New figures outlining just how severe New Zealand’s teacher shortage is have been released.
The scale of the shortages means that, in addition to encouraging more New Zealanders into teaching, the country will need to look overseas to bring in qualified teachers.
According to NZ’s Education Minister Chris Hipkins, the number of people enrolled in teacher training has dropped by a massive 40 per cent.
Between 2010 and 2016 (the latest available figures), those enrolled in Initial Teacher Education (ITE) fell from 14,585 to just 8,895. During this period, New Zealand’s population grew by around 400,000. Those who completed ITE dropped from 5,010 to 3,665.
In addition to potentially recruiting overseas, the government has taken a number of steps to improve the education system and encourage more New Zealanders to become teachers.
These steps include:
– Introducing a NZ$9.5 million teacher supply package before Christmas;
– Removing National Standards – which Hipkins says many teachers and parents strongly opposed;
– Giving teachers and principals more say on the way their profession is led and administered; and
– Started the ball rolling on ways to tackle the long-term strategic issue of making the teaching profession more attractive.
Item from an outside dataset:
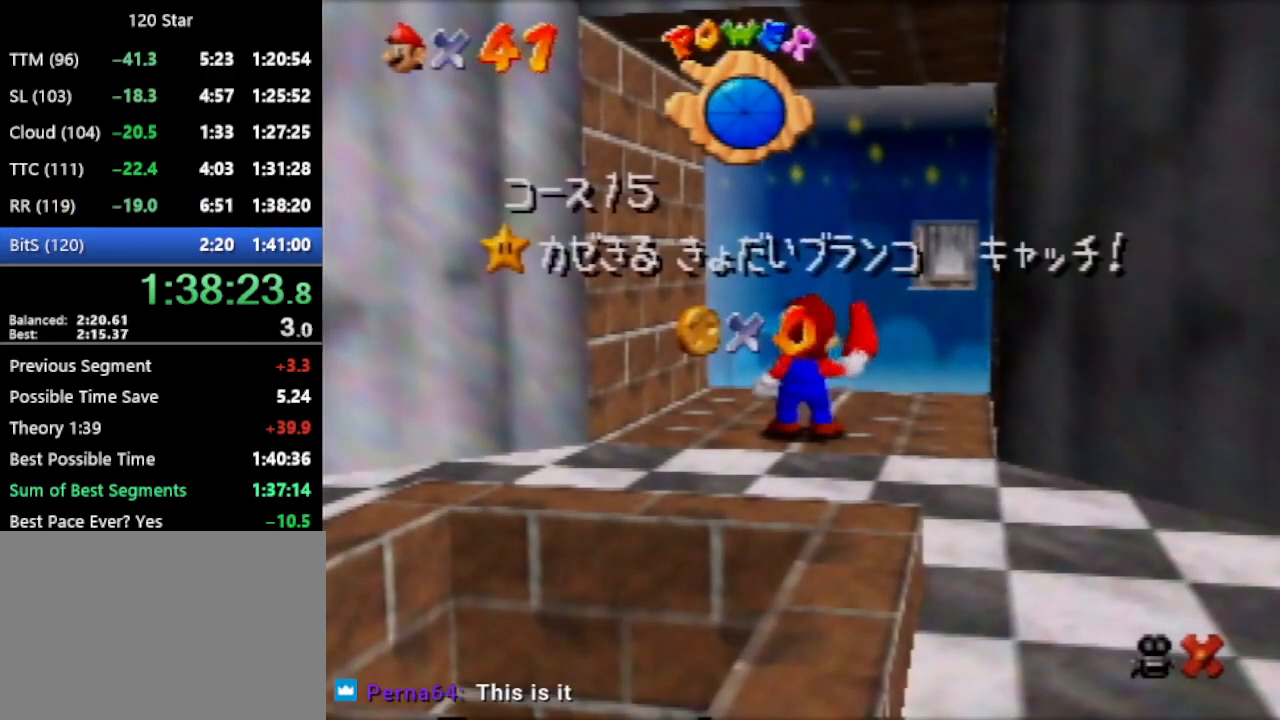
{"buttons": [], "left_stick": "center", "events": []}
One major issue that many overseas qualified teachers have previously faced with regards to finding work in a NZ school is getting their qualifications assessed to the NZ standard.
Nearly all foreign teachers had to complete a Teacher Education Refresher (TER) course at a cost of NZ$4,000. However, in December, Hipkins announced that the costs of the TER would be met by the ministry for teachers enrolled and starting the course before 30th June.